トーマス・マンの「ブッデンブローク家の人びと」 には、
最後の方の一章ほとんどまるまるが学校での授業風景に当てられているところがあるのですね。


結果的に若死することになって、ブッデンブローク家の断絶を招いてしまうヨハンは
とにかく学校嫌いであって、授業がどんなに詰らないものであるかを延々描き出すといった感じ。
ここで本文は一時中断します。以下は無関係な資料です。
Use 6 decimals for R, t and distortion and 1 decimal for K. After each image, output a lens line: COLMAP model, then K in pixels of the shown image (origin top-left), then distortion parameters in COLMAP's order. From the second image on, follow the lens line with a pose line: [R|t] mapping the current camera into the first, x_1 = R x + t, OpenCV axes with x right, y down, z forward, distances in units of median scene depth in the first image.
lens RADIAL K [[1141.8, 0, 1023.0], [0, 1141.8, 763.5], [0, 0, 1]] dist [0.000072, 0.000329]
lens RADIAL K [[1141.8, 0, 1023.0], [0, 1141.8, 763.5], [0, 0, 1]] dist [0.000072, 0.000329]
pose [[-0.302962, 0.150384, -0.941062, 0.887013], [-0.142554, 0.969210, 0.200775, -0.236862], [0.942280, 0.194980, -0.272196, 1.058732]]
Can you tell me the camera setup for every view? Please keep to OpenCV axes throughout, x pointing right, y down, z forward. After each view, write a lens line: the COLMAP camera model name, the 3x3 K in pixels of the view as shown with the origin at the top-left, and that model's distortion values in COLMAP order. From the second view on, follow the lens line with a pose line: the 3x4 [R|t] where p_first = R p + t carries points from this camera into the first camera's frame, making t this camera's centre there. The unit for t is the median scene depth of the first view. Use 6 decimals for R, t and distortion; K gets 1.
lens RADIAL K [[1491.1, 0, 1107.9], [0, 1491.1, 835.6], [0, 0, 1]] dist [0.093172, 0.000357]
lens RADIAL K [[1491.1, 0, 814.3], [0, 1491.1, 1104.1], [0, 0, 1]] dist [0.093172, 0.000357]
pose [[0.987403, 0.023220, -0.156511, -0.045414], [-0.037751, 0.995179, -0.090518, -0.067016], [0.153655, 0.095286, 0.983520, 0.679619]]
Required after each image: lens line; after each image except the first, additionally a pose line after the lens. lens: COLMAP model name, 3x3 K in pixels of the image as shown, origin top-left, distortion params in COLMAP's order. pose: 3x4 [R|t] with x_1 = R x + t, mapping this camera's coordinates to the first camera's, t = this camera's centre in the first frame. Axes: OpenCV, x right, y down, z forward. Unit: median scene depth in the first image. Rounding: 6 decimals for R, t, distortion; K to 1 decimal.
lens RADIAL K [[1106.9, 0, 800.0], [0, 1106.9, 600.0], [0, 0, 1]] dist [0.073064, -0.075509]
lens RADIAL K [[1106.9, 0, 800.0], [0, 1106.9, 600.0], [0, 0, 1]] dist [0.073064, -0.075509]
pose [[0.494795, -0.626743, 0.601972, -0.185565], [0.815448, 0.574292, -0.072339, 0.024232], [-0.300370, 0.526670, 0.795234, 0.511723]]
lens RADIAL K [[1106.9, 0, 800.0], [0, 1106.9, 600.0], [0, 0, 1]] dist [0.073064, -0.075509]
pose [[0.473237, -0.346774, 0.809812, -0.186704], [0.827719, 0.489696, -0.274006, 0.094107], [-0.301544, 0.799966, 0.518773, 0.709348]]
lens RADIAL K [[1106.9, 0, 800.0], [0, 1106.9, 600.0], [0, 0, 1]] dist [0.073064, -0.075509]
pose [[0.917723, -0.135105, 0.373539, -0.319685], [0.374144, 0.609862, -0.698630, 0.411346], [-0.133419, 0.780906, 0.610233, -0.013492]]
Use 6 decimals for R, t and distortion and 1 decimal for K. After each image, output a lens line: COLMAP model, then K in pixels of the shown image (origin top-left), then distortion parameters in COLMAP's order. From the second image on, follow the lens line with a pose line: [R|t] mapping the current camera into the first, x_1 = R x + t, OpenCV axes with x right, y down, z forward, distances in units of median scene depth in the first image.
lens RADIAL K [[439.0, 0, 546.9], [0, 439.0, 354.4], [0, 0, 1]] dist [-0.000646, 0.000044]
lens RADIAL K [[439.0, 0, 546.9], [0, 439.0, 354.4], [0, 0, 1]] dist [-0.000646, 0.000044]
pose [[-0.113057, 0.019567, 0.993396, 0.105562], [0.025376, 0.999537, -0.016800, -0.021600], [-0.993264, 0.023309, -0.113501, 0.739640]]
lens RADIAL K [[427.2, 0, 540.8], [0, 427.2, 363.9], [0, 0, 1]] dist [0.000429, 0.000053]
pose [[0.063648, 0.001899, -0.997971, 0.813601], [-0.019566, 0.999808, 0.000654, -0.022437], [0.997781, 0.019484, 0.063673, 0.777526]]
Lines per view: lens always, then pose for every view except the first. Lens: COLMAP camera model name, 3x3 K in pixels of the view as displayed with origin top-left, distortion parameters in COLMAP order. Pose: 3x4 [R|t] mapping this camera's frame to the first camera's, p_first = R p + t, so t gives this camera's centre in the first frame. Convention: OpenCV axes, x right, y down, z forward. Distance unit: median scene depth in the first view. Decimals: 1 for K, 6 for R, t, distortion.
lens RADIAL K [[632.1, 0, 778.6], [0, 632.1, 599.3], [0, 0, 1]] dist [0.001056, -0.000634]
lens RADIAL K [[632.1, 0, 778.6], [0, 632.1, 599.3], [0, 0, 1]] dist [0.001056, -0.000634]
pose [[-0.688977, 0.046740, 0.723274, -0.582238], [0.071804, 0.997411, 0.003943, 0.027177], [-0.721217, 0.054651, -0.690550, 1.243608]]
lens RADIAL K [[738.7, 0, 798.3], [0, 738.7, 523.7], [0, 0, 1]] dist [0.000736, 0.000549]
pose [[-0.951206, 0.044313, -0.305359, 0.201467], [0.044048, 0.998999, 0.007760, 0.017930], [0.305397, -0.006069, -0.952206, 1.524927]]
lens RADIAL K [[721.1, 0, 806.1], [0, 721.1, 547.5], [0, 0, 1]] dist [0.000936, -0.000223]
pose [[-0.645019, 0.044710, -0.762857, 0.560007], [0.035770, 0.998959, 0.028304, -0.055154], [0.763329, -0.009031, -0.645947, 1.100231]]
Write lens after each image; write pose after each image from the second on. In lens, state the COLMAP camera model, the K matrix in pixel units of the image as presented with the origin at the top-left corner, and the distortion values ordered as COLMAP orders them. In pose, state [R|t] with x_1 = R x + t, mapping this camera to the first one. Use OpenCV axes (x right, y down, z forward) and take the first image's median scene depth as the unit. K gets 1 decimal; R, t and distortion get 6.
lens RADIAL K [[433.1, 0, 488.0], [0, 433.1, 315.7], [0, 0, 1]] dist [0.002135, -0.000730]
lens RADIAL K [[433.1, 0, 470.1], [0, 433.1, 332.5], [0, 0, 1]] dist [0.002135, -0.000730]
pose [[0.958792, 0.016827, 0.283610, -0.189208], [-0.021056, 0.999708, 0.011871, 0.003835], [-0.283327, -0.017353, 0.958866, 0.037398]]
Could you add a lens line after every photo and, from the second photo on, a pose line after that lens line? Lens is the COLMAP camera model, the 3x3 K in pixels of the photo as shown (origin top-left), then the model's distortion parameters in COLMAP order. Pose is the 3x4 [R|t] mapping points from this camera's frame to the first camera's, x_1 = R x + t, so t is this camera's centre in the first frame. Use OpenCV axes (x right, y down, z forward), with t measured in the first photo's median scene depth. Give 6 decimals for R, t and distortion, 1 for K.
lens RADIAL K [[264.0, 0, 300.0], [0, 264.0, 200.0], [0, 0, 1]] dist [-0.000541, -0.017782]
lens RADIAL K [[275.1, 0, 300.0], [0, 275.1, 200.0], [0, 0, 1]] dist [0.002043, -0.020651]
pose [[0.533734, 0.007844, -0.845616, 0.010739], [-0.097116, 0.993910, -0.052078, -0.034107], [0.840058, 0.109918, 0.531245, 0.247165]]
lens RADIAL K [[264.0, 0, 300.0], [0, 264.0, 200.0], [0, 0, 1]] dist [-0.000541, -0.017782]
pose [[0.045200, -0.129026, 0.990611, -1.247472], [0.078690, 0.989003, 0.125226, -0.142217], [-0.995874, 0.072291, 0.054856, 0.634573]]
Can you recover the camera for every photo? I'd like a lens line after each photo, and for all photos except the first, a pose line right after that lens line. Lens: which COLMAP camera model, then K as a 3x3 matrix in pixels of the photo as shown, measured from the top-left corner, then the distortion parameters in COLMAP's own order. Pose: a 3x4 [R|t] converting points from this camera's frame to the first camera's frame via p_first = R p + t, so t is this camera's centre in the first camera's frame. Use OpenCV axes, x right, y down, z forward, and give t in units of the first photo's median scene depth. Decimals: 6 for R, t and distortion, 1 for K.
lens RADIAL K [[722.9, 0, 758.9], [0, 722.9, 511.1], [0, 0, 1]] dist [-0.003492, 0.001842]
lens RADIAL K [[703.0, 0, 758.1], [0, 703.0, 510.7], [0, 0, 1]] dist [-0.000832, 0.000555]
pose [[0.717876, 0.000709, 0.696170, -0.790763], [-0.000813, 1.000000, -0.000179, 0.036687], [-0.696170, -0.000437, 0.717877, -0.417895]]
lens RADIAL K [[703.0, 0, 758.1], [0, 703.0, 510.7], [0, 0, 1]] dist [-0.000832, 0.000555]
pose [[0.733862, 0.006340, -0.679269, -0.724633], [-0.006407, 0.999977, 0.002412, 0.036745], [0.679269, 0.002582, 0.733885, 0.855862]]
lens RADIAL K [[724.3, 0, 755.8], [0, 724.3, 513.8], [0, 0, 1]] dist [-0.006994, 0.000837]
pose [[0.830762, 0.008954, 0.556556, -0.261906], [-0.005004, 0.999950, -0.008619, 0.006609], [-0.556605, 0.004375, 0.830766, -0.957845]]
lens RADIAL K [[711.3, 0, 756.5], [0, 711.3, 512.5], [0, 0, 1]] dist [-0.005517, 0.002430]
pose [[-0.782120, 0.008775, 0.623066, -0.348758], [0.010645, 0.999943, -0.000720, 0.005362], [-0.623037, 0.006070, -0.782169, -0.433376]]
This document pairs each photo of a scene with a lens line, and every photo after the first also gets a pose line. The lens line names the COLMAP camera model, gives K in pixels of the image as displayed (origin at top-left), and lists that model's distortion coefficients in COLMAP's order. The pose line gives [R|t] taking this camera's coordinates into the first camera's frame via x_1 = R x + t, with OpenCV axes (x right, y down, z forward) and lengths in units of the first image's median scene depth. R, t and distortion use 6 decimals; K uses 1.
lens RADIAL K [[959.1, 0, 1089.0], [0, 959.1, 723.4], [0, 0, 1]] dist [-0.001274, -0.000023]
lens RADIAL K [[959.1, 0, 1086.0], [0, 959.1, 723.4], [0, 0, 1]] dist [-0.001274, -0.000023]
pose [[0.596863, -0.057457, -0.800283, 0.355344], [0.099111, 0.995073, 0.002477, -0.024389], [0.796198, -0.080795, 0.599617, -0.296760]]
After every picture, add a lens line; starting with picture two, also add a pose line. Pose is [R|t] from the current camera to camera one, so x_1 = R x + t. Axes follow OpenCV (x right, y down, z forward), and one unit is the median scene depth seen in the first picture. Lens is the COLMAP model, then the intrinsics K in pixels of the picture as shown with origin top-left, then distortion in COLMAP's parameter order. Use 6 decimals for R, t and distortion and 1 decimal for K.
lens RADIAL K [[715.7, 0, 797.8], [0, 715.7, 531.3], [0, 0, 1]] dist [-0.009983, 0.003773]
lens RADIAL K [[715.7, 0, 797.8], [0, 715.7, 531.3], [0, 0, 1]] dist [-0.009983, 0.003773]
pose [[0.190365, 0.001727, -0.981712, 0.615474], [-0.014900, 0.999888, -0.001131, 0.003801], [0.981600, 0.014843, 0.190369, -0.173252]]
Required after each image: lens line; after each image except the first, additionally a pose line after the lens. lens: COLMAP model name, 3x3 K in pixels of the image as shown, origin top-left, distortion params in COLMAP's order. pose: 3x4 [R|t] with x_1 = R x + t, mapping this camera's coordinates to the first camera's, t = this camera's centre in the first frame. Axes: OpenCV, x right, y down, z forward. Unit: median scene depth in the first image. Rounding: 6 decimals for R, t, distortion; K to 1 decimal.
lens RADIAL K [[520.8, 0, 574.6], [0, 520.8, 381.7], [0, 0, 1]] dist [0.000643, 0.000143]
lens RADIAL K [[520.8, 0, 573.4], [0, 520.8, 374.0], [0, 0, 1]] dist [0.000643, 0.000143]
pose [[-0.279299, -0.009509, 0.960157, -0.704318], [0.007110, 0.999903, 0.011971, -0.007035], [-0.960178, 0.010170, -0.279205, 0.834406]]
トーマス・マン自身、繰り返し落第するくらいですから、
当然に授業を面白いとは思っていたはずもなく、

おそらくは自身の思い出を含めてここぞとばかりに
書き連ねた…とまあ、そんな感じがしたものです。


そんな授業風景を彷彿させるなぁと思いましたのが、
ドイツ映画「コッホ先生と僕らの革命」を見ていてのことであります。


コッホ先生と僕らの革命 [DVD]/ダニエル・ブリュール,ブルクハルト・クラウスナー,ユストゥス・フォン・ドーナニー


授業中もなにも教師の言うことには絶対服従。
従わなければ体罰、たび重なれば当然に退学てな具合。


とりわけ印象的なのが体育の授業でありまして、
とにもかくにも頑健な肉体を作ることをひたすらに追求しているという。
具体的には体育館(らしきところ)の天井からぶら下がったロープをとにかく力任せに上るとか、
もそっと動きがあるものでも、軍隊の行進のようなもの。「右向け、右!」みたいな。


映画の背景となる時代と場所は1874年のブラウンシュヴァイクとなれば、
年代的にも、またリューベックから程遠からぬところとだけに「ブッデンブローク家…」の描写と
繋がりを感じるのも、まあ当然と言えましょうか。


映画としては、そうした時と場所の学校に

初めての英語教師としてコッホ先生が着任するところから始まります。

(そういえば「ブッデンブローク」の中でも英語教師は試験的な雇用だったような)


ドイツにとって海の向こうのお隣さんの言葉を学ぶという意味合いなのかもですが、
世界じゅうに植民地 を広げる大英帝国 に対して、1871年に帝国が成立したばかりのドイツでは
どうも一般的には英国に対する敵愾心をむき出ししていたところがあり、
とにかく「ドイツが一番」みたいな思想を学校教師が吹き込む風潮でもあったようです。


先にも触れたとおりに教師には絶対服従ですから、
そうした思潮がどんどん生徒に塗り込められていくわけですが、
「ドイツが一番」みたいなことを教える教師に対して、
「コッホ先生は違うことを言ってました!」みたいな生徒が出て来るとなると、
着任早々から反感を買いまくるコッホ先生ということに。


そうはいっても、生徒の方も全くと言っていいほど英語には興味を示すことがなく、
考えあぐねたコッホ先生、イングランド留学時に親しんだサッカーを

英語で教えることを始めたのですね。


子供としては肉体強化だけの体育が詰らないこともあり、
ボールを使って点を取りあうゲーム性を備えたサッカーにはたちどころに入れあげ、
サッカーやりたさに英語を覚えるというか、サッカーのやり方を教えてもらっていたら、
いつのまにか英語ができるようになっていました…的な展開。


コッホがドイツ帝国の反動分子にしか見えない周囲の教師や保護者たちは、
何とかしてコッホを子供たちから切り離し、解任させようとするも、
それまでドイツではあまり知られていなかったサッカーが実はこれまでの体育とは違う形で
有用であることを、国に判断をしてもらおうと子供たちは画策するという。


いざコッホ解任という段になって、
やおら留学時代の友人がイングランドの子どもたちを引き連れて試合をしようとやってくる。
同時に、子供達の画策を学校が判断を仰いできたものと考えた国の視察団もやってくる。
となると、当然に試合を、サッカーをさせないわけにはいかなくなるわけですね。


こうした経緯を踏まえて「コッホ先生と僕らの革命」(革命とは大げさですが)という
邦題がついたものと想像しますけれど、ドイツ語の原題は「Der ganz große Traum」というもの。


「とても大きな夢」というか「まったくもって大きな夢」というか、

そんなふうな意味合いでしょうけれど、
今やサッカー大国となったドイツにサッカーが根付く元々のところのお話。


FIFAワールドカップでドイツ(当時は西ドイツ)が優勝するのが1974年、
まさにコッホ着任から100年後に花開くことになる壮大な夢はこうして始まったのでありますね。